Archive for Monday, January 6, 1992


January 6, 1992


If the recent rash of overcast days has made you somewhat depressed or listless, just be glad you don't live in Wisconsin, says a Lawrence resident who formerly lived in the dairy state.

"In Wisconsin, this kind of weather goes on until March, and suicides become tremendous this time of year," said B.J. Wells, a counselor at Lawrence High School. "People get really depressed, and what they miss is the sunlight."

Northeast Kansas has had its share of gray days in recent weeks. John Feldt with the National Weather Service in Topeka said this morning that of the last 19 days, 14 have been cloudy. The last sunny day was Friday, and about the only break before that was from Dec. 23-26.

Feldt said that although the cloud cover data was collected in Topeka, it is representative of Northeast Kansas.

"The reason we're cloudy is because temperatures are fairly mild," Feldt said. "It's sort of a trade off this time of year: Warm goes along with cloudy, and cold goes along with sunny.

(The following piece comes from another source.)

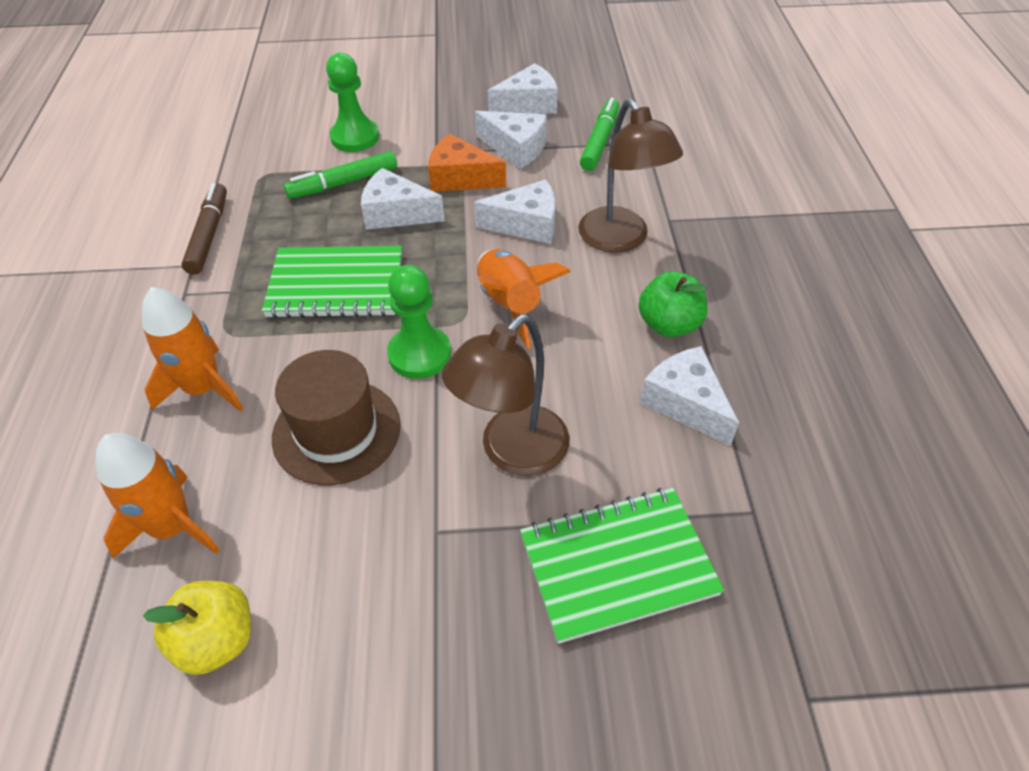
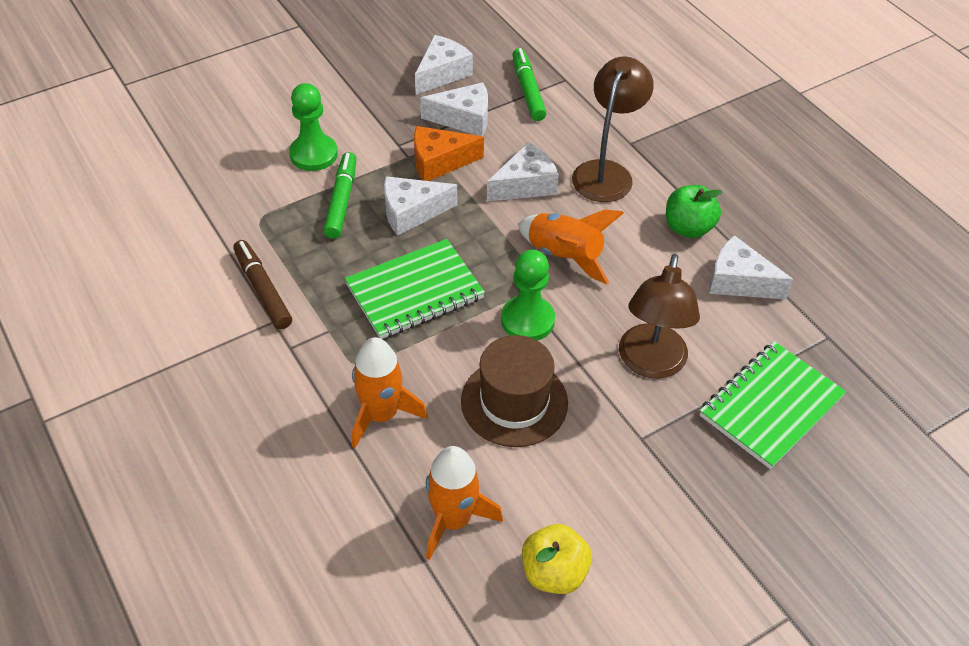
camera: 30 degrees left, 0 degrees up
(343, 183) = (341, 201): green marker -> green marker turned 150 degrees clockwise
(620, 240) = (606, 172): brown lamp -> brown lamp turned 105 degrees counterclockwise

"Historically, a major pattern like this will change after two or three weeks. It's unusual that it's lasted as long as it has."

BUT WELLS said Kansas has nothing on Wisconsin.

"We would drive to Kansas City as late as March just to get away from this kind of weather," said Wells, who lived in Wisconsin for 31 years.

She said the long-term cloud cover was the main reason the University of Wisconsin-Madison ended its practice of tying spring break to Easter, which doesn't come until the end of April some years.

"Students really needed the change, not only to have a break halfway through the semester, but to have a break from the weather," said Wells, who served on a committee that proposed the change.

Douglas Denney, professor of psychology at Kansas University, said some people who become abnormally depressed over extended cloudiness have been labeled as victims of Seasonal Affective Disorder (SAD).

Denney said there is evidence that SAD, a rare illness, is physiologically based.

He said the enzymes that convert a chemical called serotonin to another called melatonin are inhibited by sunlight. For that reason, during a period of limited sunlight, more serotonin is converted to melatonin, and serotonin levels may drop.

Because serotonin serves as a neuro-transmitter between neurons in the brain, lower serotonin is believed to be partially responsible for the extreme depression experienced by people who have SAD.

DENNEY SAID increased melatonin is believed to be the reason why animals began such winter activities as food-gathering and preparing for hibernation.

"All of those activities are probably to some extent set in motion by melatonin," he said.

While increased levels of melatonin are believed to have little effect on humans, Denney said there are some "curious parallels" between people with SAD and animals preparing for hibernation.

Whereas depressed people typically show less interest in eating, people with SAD have been known to eat a lot, to have a strong "carbohydrate craving," Denney said.

He added that some clinical SAD patients develop hypersomnia and want to sleep all the time, and they even have made comments such as "I'm as grumpy as a bear."

Denney stressed that SAD is "a very rare disorder."

"A lot of people feel less energetic during times when the weather is cloudy," he said. "Whether that can be attributed to the same biological processes (associated with SAD) is very questionable."

Whether or not people are being affected by the recent cloudy weather, Feldt said area residents can expect some relief by perhaps the middle of the month.